Technical Challenges 

  1. I need to gather data in different lighting condition and different backgrounds to make sure the testing is robust
  2. I can also synthetically create more training data by adding noise, varying the lighting and rotating hand images 

Setting up the Development Environment

Since this is my first time working with gesture recognition, I spent time getting the necessary tools and dependencies installed: 

  • Installed necessary libraries like OpenCV, MediaPipe, TensorFlow 
  • Configured Jupyter Notebook for testing different models and algorithms 

Progress Update

 I would say that I am slightly behind schedule in terms of actual implementation but on track in terms of understanding the concepts and setting up the groundwork.

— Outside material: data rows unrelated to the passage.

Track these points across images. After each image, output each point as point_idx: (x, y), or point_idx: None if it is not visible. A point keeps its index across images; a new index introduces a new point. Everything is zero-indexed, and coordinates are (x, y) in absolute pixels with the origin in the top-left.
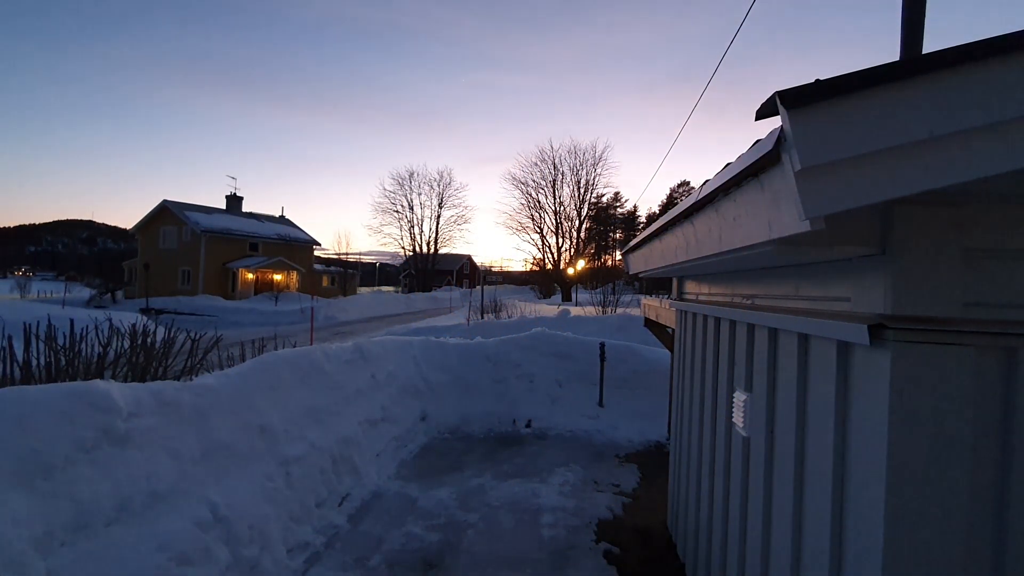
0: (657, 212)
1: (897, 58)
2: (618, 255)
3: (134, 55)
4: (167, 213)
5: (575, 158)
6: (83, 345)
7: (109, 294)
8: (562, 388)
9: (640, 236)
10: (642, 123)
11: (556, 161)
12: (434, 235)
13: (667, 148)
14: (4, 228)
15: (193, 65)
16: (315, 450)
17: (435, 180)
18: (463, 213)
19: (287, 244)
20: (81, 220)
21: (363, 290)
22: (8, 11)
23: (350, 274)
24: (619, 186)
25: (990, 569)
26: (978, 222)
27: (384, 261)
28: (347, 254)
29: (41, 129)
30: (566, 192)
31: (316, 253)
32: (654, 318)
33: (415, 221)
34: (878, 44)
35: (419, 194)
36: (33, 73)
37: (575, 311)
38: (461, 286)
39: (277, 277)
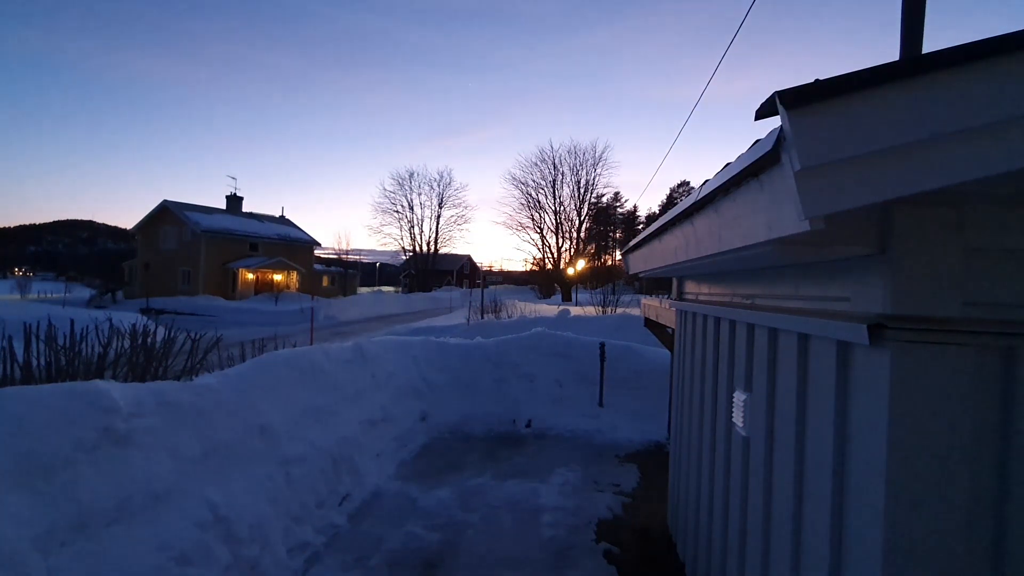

The research and initial setup phase took longer than expected but now that I have a better understanding of the algorithms and their implementation, I should be able to move forward with actually implementing code. 

To catch up, I plan to: 

  1. Run and analyze sample gesture recognition models in Python 
  2. Begin experimenting with CNN models for static gesture classification 

Next Week’s Deliverables: 

By the end of the week, I aim to have: 

  • A working mediapipe hand tracking prototype capturing and displaying hand keypoints 
  • A basic CNN model for static gesture classification 

 

Charvi’s Status Report for 2/8/25

This week, our team worked on the porject proposal, website, and presentation.

I worked individually on creating the gannt chart for the team as well as the testing schedule and general scedule, and our team met multiple times to go over our proposal presentation as well as general project requirements and details.

I presented for the team, and after presenting we got some intersting questions and new considerations from our peers to go into.

One particular question that was interesting was pertaining to hand gesture recognition, and that it may not be feasible given the circumstance of being in a kitchen and there being a lot of moving parts. I think this is something we will have to test early.

I also spent some time looking into XR (specifically AR) development on Unity, as we did a breif exploration earlier but I wanted to get started with development. I spent some time getting familiar with Unity in general, and will be ready to use it going forward.

I am generally on schedule, though we will need to pick up the pace especially since web app development is supposed to be pretty much finished within the next week or two.

This upcoming week, I hope to get a wep app MVP finished and our basic databases set up. I hope this won’t be too bad, as both Diya and I have taken web app development, though it has been a little over a year so we might need to refersh ourselves a bit. though I still don’t anticipate it being too difficult. Once this is done if I have time, I want to do some basic Unity AR development and test it on existing hardware (my roomate has a meta quest) – just to make sure that there are no huge obstacles.